The mechanisms whereby DCs bridge innate and adaptive immunity involve a complex interplay between different cell types, cytokines, and recognition receptors. The two-way interactions between DCs and T cells initiate either an immunogenic or a tolerogenic pathway, both of which can play crucial roles in tumor immunity [62]. Tumors can mimic some of the signaling pathways of the immune system, thus propagating conditions that favor immune tolerance and escaping tumor immunity [63]. It has been shown, here and in other reports, that CRC cells can confer tolerogenic behavior on MoDCs by inducing phenotypic alterations and reducing the ability to stimulate T cells. However, because these defects persist ex vivo, this would imply not just a dependency on the local tumor milieu but also recruitment and accumulation by the tumor products of DC subsets in the blood stream; these products selectively promote deleterious mechanisms, such as inducing tolerance to tumor antigens [64] and/or proliferation of regulatory T cells that, in turn, prevent immune responses in a transforming growth factor-β–dependent manner [65].

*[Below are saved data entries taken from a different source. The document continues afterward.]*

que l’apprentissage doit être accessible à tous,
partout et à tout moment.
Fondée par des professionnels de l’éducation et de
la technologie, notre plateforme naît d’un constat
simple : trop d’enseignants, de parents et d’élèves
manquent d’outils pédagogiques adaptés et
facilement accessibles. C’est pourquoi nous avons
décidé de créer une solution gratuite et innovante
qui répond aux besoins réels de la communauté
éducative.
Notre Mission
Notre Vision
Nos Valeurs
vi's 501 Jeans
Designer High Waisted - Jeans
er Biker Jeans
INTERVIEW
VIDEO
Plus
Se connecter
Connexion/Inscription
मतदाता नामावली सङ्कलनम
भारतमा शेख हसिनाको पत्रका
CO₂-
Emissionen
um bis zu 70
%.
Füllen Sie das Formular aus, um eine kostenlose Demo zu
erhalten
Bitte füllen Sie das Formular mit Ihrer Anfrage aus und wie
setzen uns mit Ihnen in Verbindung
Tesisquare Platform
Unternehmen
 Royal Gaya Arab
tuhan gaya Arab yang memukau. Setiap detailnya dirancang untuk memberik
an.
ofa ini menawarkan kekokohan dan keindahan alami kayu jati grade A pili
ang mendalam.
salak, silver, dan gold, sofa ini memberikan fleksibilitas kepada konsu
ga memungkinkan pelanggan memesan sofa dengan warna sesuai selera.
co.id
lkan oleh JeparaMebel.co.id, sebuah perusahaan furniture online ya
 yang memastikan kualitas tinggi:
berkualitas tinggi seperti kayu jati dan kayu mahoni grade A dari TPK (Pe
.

Immunological or pharmacological therapy that might alter the proportion of conventional immunogenic versus regulatory DCs in the tumor environment could efficiently improve tumor-specific responses in cancer patients. In agreement with these concepts, the present study provides evidence that, by sequential exposure of MoDCs from nonmetastatic colon carcinoma patients to IL-4 and IL-12, it is possible to prime (IL-4) and to boost and maintain (IL-12) an antitumor Th1 response, taking advantage of each cytokines' biological functions. IL-4 plays a key role in instructing DCs to produce less IL-10, thereby favoring Th1 cell differentiation [66]. Bioactive IL-12 and IFN-γ are the critical cytokines initiating the downstream signaling cascade to develop Th1 cells [67].

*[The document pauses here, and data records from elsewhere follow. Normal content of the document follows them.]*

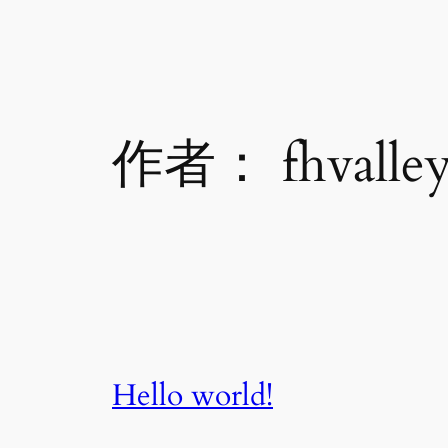
跳
至
内
容
作者：
fhvall
Hello world!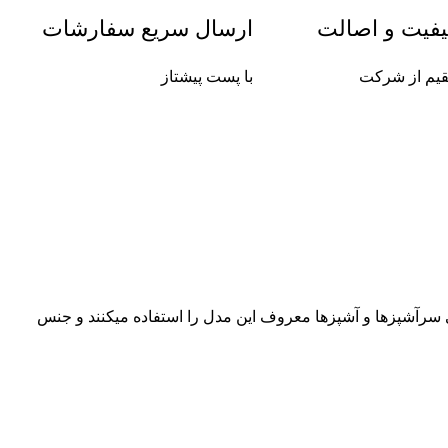
فیت و اصالت
ارسال سریع سفارشات
یم از شرکت
با پست پیشتاز
رآشپزها و آشپزها معروف این مدل را استفاده میکنند و جنس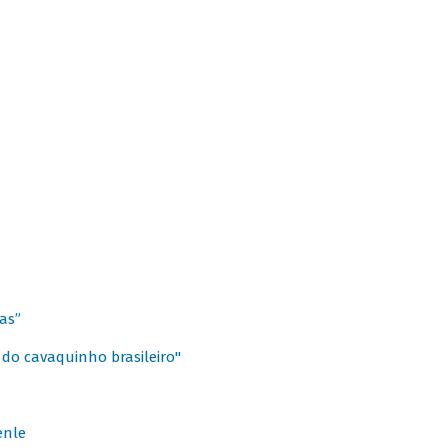
as”
 do cavaquinho brasileiro"
enle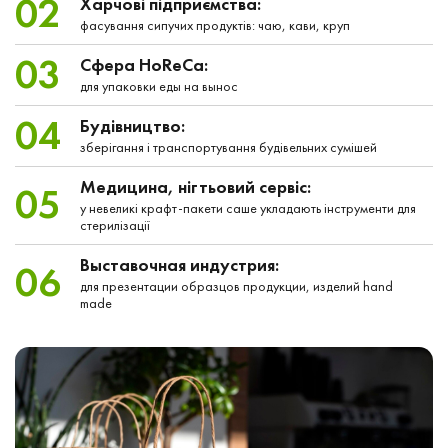
02
Харчові підприємства:
фасування сипучих продуктів: чаю, кави, круп
03
Сфера HoReCa:
для упаковки еды на вынос
04
Будівництво:
зберігання і транспортування будівельних сумішей
Медицина, нігтьовий сервіс:
05
у невеликі крафт-пакети саше укладають інструменти для
стерилізації
Выставочная индустрия:
06
для презентации образцов продукции, изделий hand
made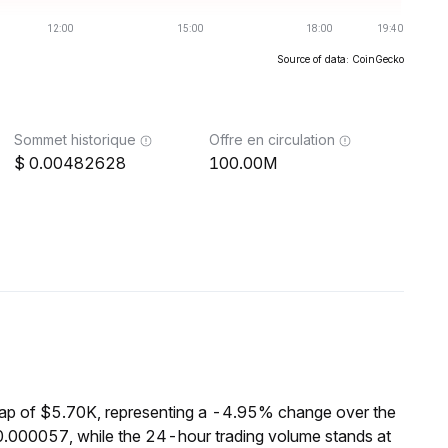
Source of data: CoinGecko
Sommet historique
Offre en circulation
0.00482628
100.00M
ap of $5.70K, representing a -4.95% change over the
.000057, while the 24-hour trading volume stands at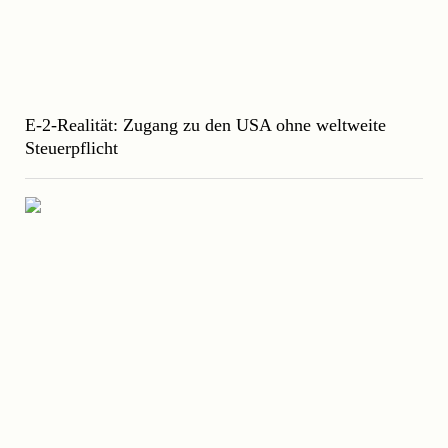
E-2-Realität: Zugang zu den USA ohne weltweite
Steuerpflicht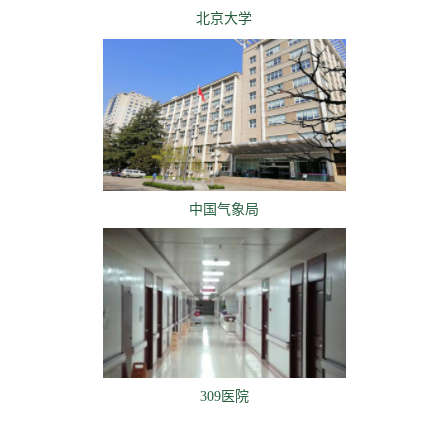
北京大学
中国气象局
309医院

DC-based immunotherapy is safe and can induce antitumor immunity even in patients with advanced disease. However, clinical responses have been disappointing, with classic objective tumor response rates rarely exceeding 15% [68]. Many clinical protocols using ex vivo–generated DC-based vaccines do not consider the fact that DCs administered to patients with cancer might quickly lose their activity in the cancer environment. Moreover, DCs that secrete high levels of IL-12, and thus induce Th1 polarization, are capable of producing IL-12 for only a short time [59], after which they exhaust their ability to produce IL-12 and subsequently activate proliferating T cells toward either a Th2 response or a regulatory T cell response.

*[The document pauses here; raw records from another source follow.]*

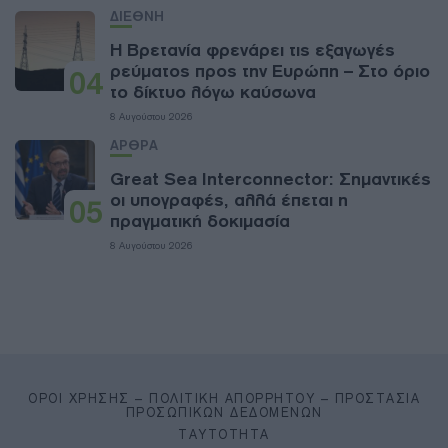
ΔΙΕΘΝΗ
Η Βρετανία φρενάρει τις εξαγωγές
ρεύματος προς την Ευρώπη – Στο όριο
04
το δίκτυο λόγω καύσωνα
8 Αυγούστου 2026
ΑΡΘΡΑ
Great Sea Interconnector: Σημαντικές
οι υπογραφές, αλλά έπεται η
05
πραγματική δοκιμασία
8 Αυγούστου 2026
ΌΡΟΙ ΧΡΉΣΗΣ – ΠΟΛΙΤΙΚΉ ΑΠΟΡΡΉΤΟΥ – ΠΡΟΣΤΑΣΊΑ
ΠΡΟΣΩΠΙΚΏΝ ΔΕΔΟΜΈΝΩΝ
ΤΑΥΤΌΤΗΤΑ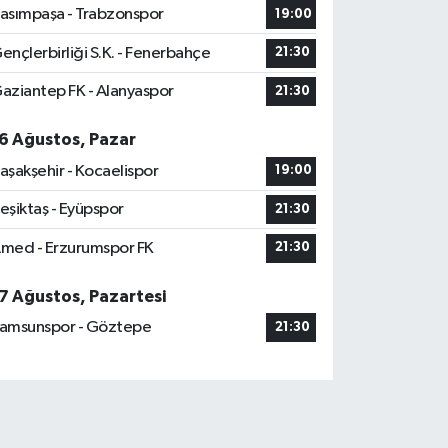
asımpaşa - Trabzonspor
19:00
ençlerbirliği S.K. - Fenerbahçe
21:30
aziantep FK - Alanyaspor
21:30
6 Ağustos, Pazar
aşakşehir - Kocaelispor
19:00
eşiktaş - Eyüpspor
21:30
med - Erzurumspor FK
21:30
7 Ağustos, Pazartesi
amsunspor - Göztepe
21:30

Severe side effects associated with the systemic administration of IL-12p70, together with its very narrow therapeutic index, have hindered its wider incorporation into investigational cancer vaccine formulations [69]. Moreover, high-dose cytokine administration to cancer patients, rather than stimulating their immune cells to more effectively kill tumor cells, may have the opposite effect, driving the immune machinery into burnout: this might partially explain the negative clinical results of cytokine-based immunotherapy [58]. Notably, and for the first time, the findings reported here provide evidence that ex vivo sequential pretreatment with low-dose SKA-IL-4 and SKA-IL-12 can induce, at least in nonmetastatic colon cancer patients, an improvement of MoDCs’ ability to stimulate naïve CD4+ cell proliferation and IFN-γ production in MLR.

In DC-based vaccination against cancer, cytokines play a critical role both ex vivo, to generate the cell populations used in vaccines, and in vivo, as adjuvants to these therapies, to augment the potency and duration of the antitumor response. It may be assumed that low doses of these SKA cytokines, which can be administered chronically over long periods without any deleterious side effects [70], could keep tumor growth under control by restoring and maintaining an effective immune response against tumor cells.

Although the significance of the present ex vivo study is somewhat limited because of the small number of donor patients, it is nevertheless indicative. SKA-IL-4 and SKA-IL-12, by virtue of their biological activities at low-physiological-range doses, most certainly deserve further investigation.